Molecular engineering of ruthenium(ii) complexes with (3-polyamino)phenanthroline ligands for developing reusable optical sensors for Cu(ii) ions

Abstract

This work is aimed at the development of synthetic approaches to luminescent hybrid organic–inorganic materials based on chemosensors bearing phosphonate anchoring groups for the detection of toxic metal ions in aqueous solutions. To that end, the sensing properties of phosphonate-substituted ruthenium(II) complex with (3-polyamino)phenanthroline Ru(N₃P₃phen) toward toxic metal ions in aqueous media at physiological pH was investigated and compared to those of the known selective chemosensor Ru(N₂P₂phen) for copper(II) ions. The Ru(N₃P₃phen) complex enables us to detect copper(II) by luminescence measurements and is much more sensitive (limit of detection (LOD) is 0.02 μM) than Ru(N₂P₂phen). The main advantage of the chemosensors Ru(N₂P₂phen) and Ru(N₃P₃phen) studied herein is the possibility to immobilize them on titanium oxide surfaces without extra-synthetic costs using phosphonate substituents as anchoring groups.
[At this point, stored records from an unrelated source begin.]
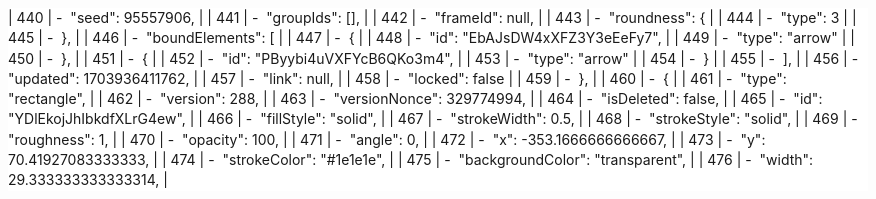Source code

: | 440 | -  "seed": 95557906, |
| 441 | -  "groupIds": [], |
| 442 | -  "frameId": null, |
| 443 | -  "roundness": { |
| 444 | -  "type": 3 |
| 445 | -  }, |
| 446 | -  "boundElements": [ |
| 447 | -  { |
| 448 | -  "id": "EbAJsDW4xXFZ3Y3eEeFy7", |
| 449 | -  "type": "arrow" |
| 450 | -  }, |
| 451 | -  { |
| 452 | -  "id": "PByybi4uVXFYcB6QKo3m4", |
| 453 | -  "type": "arrow" |
| 454 | -  } |
| 455 | -  ], |
| 456 | -  "updated": 1703936411762, |
| 457 | -  "link": null, |
| 458 | -  "locked": false |
| 459 | -  }, |
| 460 | -  { |
| 461 | -  "type": "rectangle", |
| 462 | -  "version": 288, |
| 463 | -  "versionNonce": 329774994, |
| 464 | -  "isDeleted": false, |
| 465 | -  "id": "YDlEkojJhIbkdfXLrG4ew", |
| 466 | -  "fillStyle": "solid", |
| 467 | -  "strokeWidth": 0.5, |
| 468 | -  "strokeStyle": "solid", |
| 469 | -  "roughness": 1, |
| 470 | -  "opacity": 100, |
| 471 | -  "angle": 0, |
| 472 | -  "x": -353.1666666666667, |
| 473 | -  "y": 70.41927083333333, |
| 474 | -  "strokeColor": "#1e1e1e", |
| 475 | -  "backgroundColor": "transparent", |
| 476 | -  "width": 29.333333333333314, |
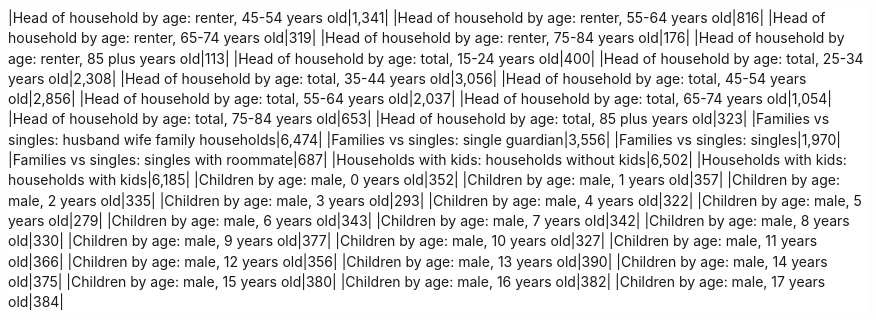 |Head of household by age: renter, 45-54 years old|1,341|
|Head of household by age: renter, 55-64 years old|816|
|Head of household by age: renter, 65-74 years old|319|
|Head of household by age: renter, 75-84 years old|176|
|Head of household by age: renter, 85 plus years old|113|
|Head of household by age: total, 15-24 years old|400|
|Head of household by age: total, 25-34 years old|2,308|
|Head of household by age: total, 35-44 years old|3,056|
|Head of household by age: total, 45-54 years old|2,856|
|Head of household by age: total, 55-64 years old|2,037|
|Head of household by age: total, 65-74 years old|1,054|
|Head of household by age: total, 75-84 years old|653|
|Head of household by age: total, 85 plus years old|323|
|Families vs singles: husband wife family households|6,474|
|Families vs singles: single guardian|3,556|
|Families vs singles: singles|1,970|
|Families vs singles: singles with roommate|687|
|Households with kids: households without kids|6,502|
|Households with kids: households with kids|6,185|
|Children by age: male, 0 years old|352|
|Children by age: male, 1 years old|357|
|Children by age: male, 2 years old|335|
|Children by age: male, 3 years old|293|
|Children by age: male, 4 years old|322|
|Children by age: male, 5 years old|279|
|Children by age: male, 6 years old|343|
|Children by age: male, 7 years old|342|
|Children by age: male, 8 years old|330|
|Children by age: male, 9 years old|377|
|Children by age: male, 10 years old|327|
|Children by age: male, 11 years old|366|
|Children by age: male, 12 years old|356|
|Children by age: male, 13 years old|390|
|Children by age: male, 14 years old|375|
|Children by age: male, 15 years old|380|
|Children by age: male, 16 years old|382|
|Children by age: male, 17 years old|384|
After activation with TMSBr, both complexes were successfully grafted on hydrated mesoporous TiO₂ (S_BET = 650 m² g⁻¹) performing reactions in DMF solutions at room temperature. Strong covalent binding of chemosensors Ru(N₂P₂phen) and Ru(N₃P₃phen) to the mesoporous TiO₂ support provides high chemical stability to the functionalized solids Ru(N₂P₂phen)@TiO₂ and Ru(N₃P₃phen)@TiO₂ but only one of them gives an optical response in the presence of copper(II) ions. The Ru(N₃P₃phen)@TiO₂ material thus prepared allows for the luminescent detection of cupric ions in aqueous solutions displaying LOD lower than 10⁻¹³ M. Such a high sensitivity is unprecedented and cannot be obtained using soluble chemosensors in solutions. This solid-state sensor can be regenerated and reused at least three times.